# Work instructions:
Can you write out these records again, switching every "pose" to "camera" and leaving everything else unchanged?

# Working data:
§ §
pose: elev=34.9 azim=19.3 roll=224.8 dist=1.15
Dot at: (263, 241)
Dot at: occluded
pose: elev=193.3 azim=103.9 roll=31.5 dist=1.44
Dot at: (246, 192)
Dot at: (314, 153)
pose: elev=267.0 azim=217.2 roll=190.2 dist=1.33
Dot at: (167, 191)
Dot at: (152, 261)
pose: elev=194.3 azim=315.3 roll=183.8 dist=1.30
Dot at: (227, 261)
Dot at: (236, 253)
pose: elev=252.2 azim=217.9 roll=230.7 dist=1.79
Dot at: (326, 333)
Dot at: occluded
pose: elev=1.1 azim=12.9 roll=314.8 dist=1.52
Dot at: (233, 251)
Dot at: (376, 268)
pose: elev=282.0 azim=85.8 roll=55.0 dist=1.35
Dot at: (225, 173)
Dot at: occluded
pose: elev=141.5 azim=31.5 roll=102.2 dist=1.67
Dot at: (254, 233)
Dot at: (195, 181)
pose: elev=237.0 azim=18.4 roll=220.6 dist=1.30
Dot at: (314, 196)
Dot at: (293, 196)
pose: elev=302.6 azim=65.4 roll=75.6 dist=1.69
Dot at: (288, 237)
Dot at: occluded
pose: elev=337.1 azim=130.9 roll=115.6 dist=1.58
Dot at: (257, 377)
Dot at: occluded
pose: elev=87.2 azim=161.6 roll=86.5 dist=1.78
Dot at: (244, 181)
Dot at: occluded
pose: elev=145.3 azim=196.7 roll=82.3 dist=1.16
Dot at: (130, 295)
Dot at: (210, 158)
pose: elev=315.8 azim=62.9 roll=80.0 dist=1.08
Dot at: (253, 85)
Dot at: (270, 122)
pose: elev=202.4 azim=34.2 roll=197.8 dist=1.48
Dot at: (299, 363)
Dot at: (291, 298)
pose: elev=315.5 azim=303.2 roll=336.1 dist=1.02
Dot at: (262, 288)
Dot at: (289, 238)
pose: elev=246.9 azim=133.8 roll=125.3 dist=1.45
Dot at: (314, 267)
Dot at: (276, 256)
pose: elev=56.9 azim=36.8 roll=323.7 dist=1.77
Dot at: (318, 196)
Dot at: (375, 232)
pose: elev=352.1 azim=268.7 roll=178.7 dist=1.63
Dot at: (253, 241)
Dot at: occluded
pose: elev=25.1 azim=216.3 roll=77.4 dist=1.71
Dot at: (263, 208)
§ §
# Answer below:
camera: elev=34.9 azim=19.3 roll=224.8 dist=1.15
Dot at: (263, 241)
Dot at: occluded
camera: elev=193.3 azim=103.9 roll=31.5 dist=1.44
Dot at: (246, 192)
Dot at: (314, 153)
camera: elev=267.0 azim=217.2 roll=190.2 dist=1.33
Dot at: (167, 191)
Dot at: (152, 261)
camera: elev=194.3 azim=315.3 roll=183.8 dist=1.30
Dot at: (227, 261)
Dot at: (236, 253)
camera: elev=252.2 azim=217.9 roll=230.7 dist=1.79
Dot at: (326, 333)
Dot at: occluded
camera: elev=1.1 azim=12.9 roll=314.8 dist=1.52
Dot at: (233, 251)
Dot at: (376, 268)
camera: elev=282.0 azim=85.8 roll=55.0 dist=1.35
Dot at: (225, 173)
Dot at: occluded
camera: elev=141.5 azim=31.5 roll=102.2 dist=1.67
Dot at: (254, 233)
Dot at: (195, 181)
camera: elev=237.0 azim=18.4 roll=220.6 dist=1.30
Dot at: (314, 196)
Dot at: (293, 196)
camera: elev=302.6 azim=65.4 roll=75.6 dist=1.69
Dot at: (288, 237)
Dot at: occluded
camera: elev=337.1 azim=130.9 roll=115.6 dist=1.58
Dot at: (257, 377)
Dot at: occluded
camera: elev=87.2 azim=161.6 roll=86.5 dist=1.78
Dot at: (244, 181)
Dot at: occluded
camera: elev=145.3 azim=196.7 roll=82.3 dist=1.16
Dot at: (130, 295)
Dot at: (210, 158)
camera: elev=315.8 azim=62.9 roll=80.0 dist=1.08
Dot at: (253, 85)
Dot at: (270, 122)
camera: elev=202.4 azim=34.2 roll=197.8 dist=1.48
Dot at: (299, 363)
Dot at: (291, 298)
camera: elev=315.5 azim=303.2 roll=336.1 dist=1.02
Dot at: (262, 288)
Dot at: (289, 238)
camera: elev=246.9 azim=133.8 roll=125.3 dist=1.45
Dot at: (314, 267)
Dot at: (276, 256)
camera: elev=56.9 azim=36.8 roll=323.7 dist=1.77
Dot at: (318, 196)
Dot at: (375, 232)
camera: elev=352.1 azim=268.7 roll=178.7 dist=1.63
Dot at: (253, 241)
Dot at: occluded
camera: elev=25.1 azim=216.3 roll=77.4 dist=1.71
Dot at: (263, 208)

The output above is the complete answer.